Under the new proposal, DHS would be able to deny employment authorization to asylum seekers who did not cross the border at an authorized port of entry—making thousands of those fleeing violence and persecution at our southern border ineligible to work. The proposed policy would also extend the waiting period to apply for employment authorization to 365 days from the date of application filing, double the current wait period of 150 days, leaving asylum seekers unable to work for a full year.

“With these regulations, work permits may become effectively nonexistent for asylum seekers,” said O’Mara Vignarajah. “The new policies would deny them the ability to fully integrate into American society, forcing them into the shadows to seek work to support themselves and their families. Not only would the proposed changes be destructive to the American economy, they are likely to result in a loss of millions of local, state, and federal tax dollars.”

Other provisions of the proposed policy include automatic denial of work authorization to any asylum seeker with a felony conviction, pending drug or other “public safety” charges, or “serious non-political crime” outside of the United States; a two-year limit on all employment authorizations; the removal of a requirement that ensures asylum seekers are notified within 30 days if their application is incomplete; and mandatory fingerprinting and other biometric collections to be paid for by the applicants – an unprecedented fee for asylum seekers that comes just days after the administration’s decision to charge an asylum application fee, making the U.S. just one of four countries to do so.

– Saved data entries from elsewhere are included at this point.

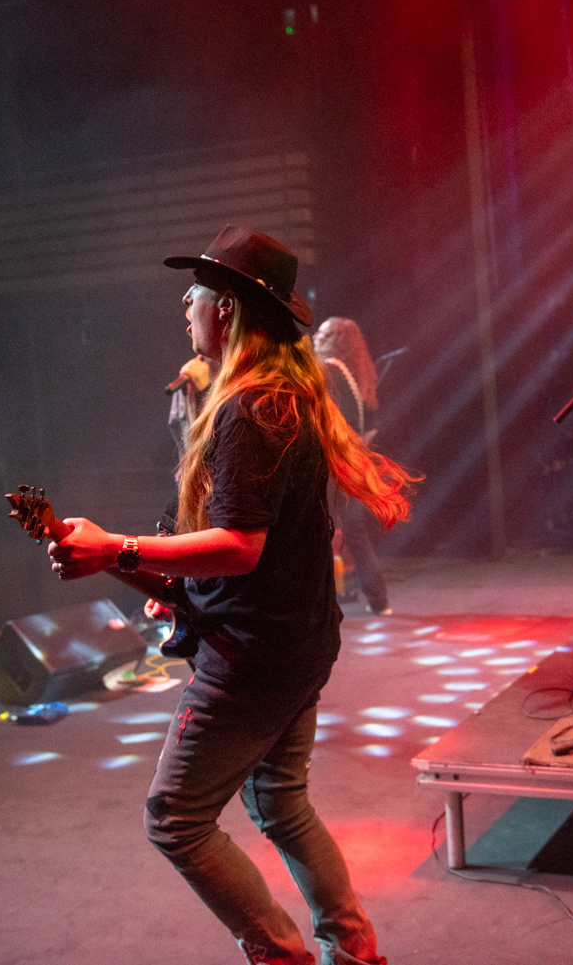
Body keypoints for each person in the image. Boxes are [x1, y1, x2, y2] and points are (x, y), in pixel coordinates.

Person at [46, 225, 414, 965]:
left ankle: (285, 956)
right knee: (280, 801)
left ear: (226, 310)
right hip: (297, 643)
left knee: (175, 818)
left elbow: (240, 547)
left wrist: (117, 547)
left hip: (254, 659)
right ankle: (354, 950)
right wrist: (164, 577)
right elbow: (253, 543)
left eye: (196, 292)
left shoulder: (252, 409)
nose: (183, 303)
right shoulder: (281, 397)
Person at [314, 317, 392, 617]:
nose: (315, 337)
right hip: (351, 464)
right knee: (355, 533)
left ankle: (318, 605)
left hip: (333, 465)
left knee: (317, 529)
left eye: (322, 334)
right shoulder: (355, 375)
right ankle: (379, 600)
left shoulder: (329, 372)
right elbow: (370, 428)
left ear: (335, 341)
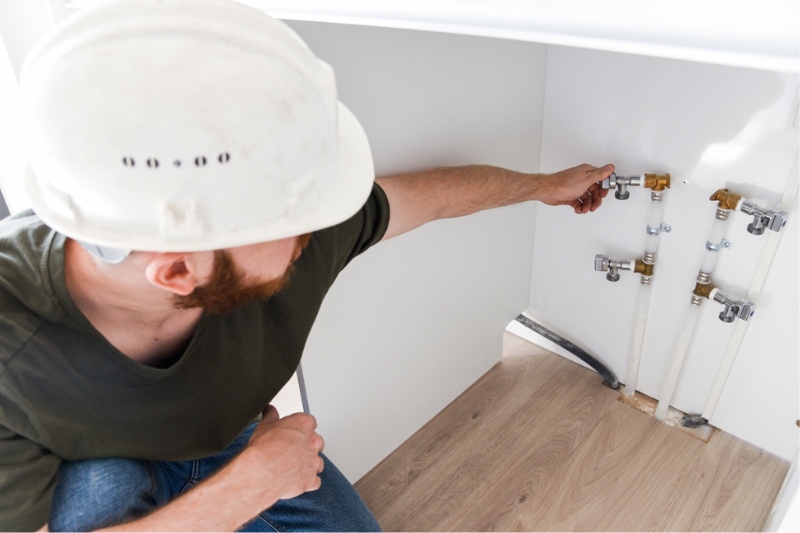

“This proposal is just another in a long line of the Administration’s policy changes designed to make it clear that those fleeing violence and persecution are not welcome here,” said O’Mara Vignarajah. “To deny asylum seekers the dignity of work is not just cruel, it’s irresponsible. These people have been through hardships we can’t even imagine, but they want to work. They want to be productive members of our society. The least we can do is give them that chance.”

About LIRS:

Founded in 1939, Lutheran Immigration and Refugee Service (LIRS) is one of the largest immigration and refugee resettlement agencies in the United States. LIRS is nationally recognized for its leadership working with and advocating for refugees, asylum seekers, unaccompanied children, immigrants in detention, families fractured by migration and other vulnerable populations. Through 80 years of service and advocacy, LIRS has helped over 500,000 migrants and refugees rebuild their lives in America.